Below, we calculate the average number of comments by hour. The highest number of comments is reached at 15:00,  38.59 comments on average.

### Average Number of Comments per Time of the Day

In [15]:
# print avg_by_hour
for hour in avg_by_hour:
    print(hour)

['09', 5.58]
['13', 14.74]
['10', 13.44]
['14', 13.23]
['16', 16.8]
['23', 7.99]
['12', 9.41]
['17', 11.46]
['15', 38.59]
['21', 16.01]
['20', 21.52]
['02', 23.81]
['18', 13.2]
['03', 7.8]
['05', 10.09]
['19', 10.8]
['01', 11.38]
['22', 6.75]
['08', 10.25]
['04', 7.17]
['00', 8.13]
['06', 9.02]
['07', 7.85]
['11', 11.05]


We can also sort the hours according to the average number of comments. To do that, we start by creating a new list including two elements, the average number of comments and the hour.

In [16]:
# sort list according to average number of comments
swap_avg_by_hour = []
for row in avg_by_hour:
    swap_avg_by_hour.append([row[1], row[0]])
    
print(swap_avg_by_hour)

[[5.58, '09'], [14.74, '13'], [13.44, '10'], [13.23, '14'], [16.8, '16'], [7.99, '23'], [9.41, '12'], [11.46, '17'], [38.59, '15'], [16.01, '21'], [21.52, '20'], [23.81, '02'], [13.2, '18'], [7.8, '03'], [10.09, '05'], [10.8, '19'], [11.38, '01'], [6.75, '22'], [10.25, '08'], [7.17, '04'], [8.13, '00'], [9.02, '06'], [7.85, '07'], [11.05, '11']]

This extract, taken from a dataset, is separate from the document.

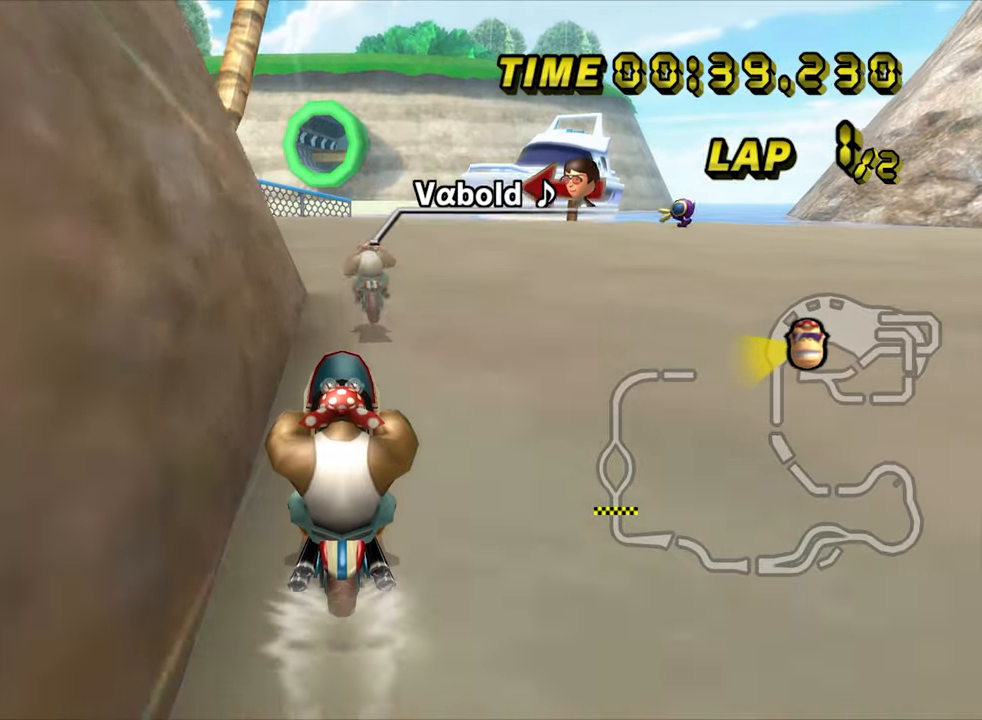
{"dt_ms": 500, "buttons": ["A", "R1"], "left_stick": "left", "events": [[250, "R1", "down"], [366, "left_stick", "left"]]}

Then, we can order this list according to the average number of comments.

In [17]:
# sort the swaped list according to the average number of comments
sorted_swap = sorted(swap_avg_by_hour, reverse = True)

In [18]:
print("Top 5 Hours for Ask Posts Comments")

Top 5 Hours for Ask Posts Comments


Finally, we print the Top-5 hours with the highest average number of comments. As expected, 15:00 displays the highest average number of comments, 38, followed by 2:00 and 20:00, with 23 and 21 respectivelly.

In [19]:
# show the top 5 hours
# 15:00: 38.59 average comments per post
for item in sorted_swap[:5]:
    hour = item[1]
    avg = item[0]
    format_str = '{}:00: {:.2f} average comments per post'
    print(format_str.format(hour, avg))

15:00: 38.59 average comments per post
02:00: 23.81 average comments per post
20:00: 21.52 average comments per post
16:00: 16.80 average comments per post
21:00: 16.01 average comments per post


## Conclusion

The aim of this project was to shed light on the best moments to post technology content online. This includes finding the best time of the day to capture users attention and generate engagement. Our approach was to analyze a dataset from Hacker News, a popular technology website on which users can post questions and projects.

The analysis showed that at 15:00 (Eastern Time in the US) posts tend to generate the highest average number of comments. Therefore, this seems to be a good time of the day for posting content online to engage with the technology community.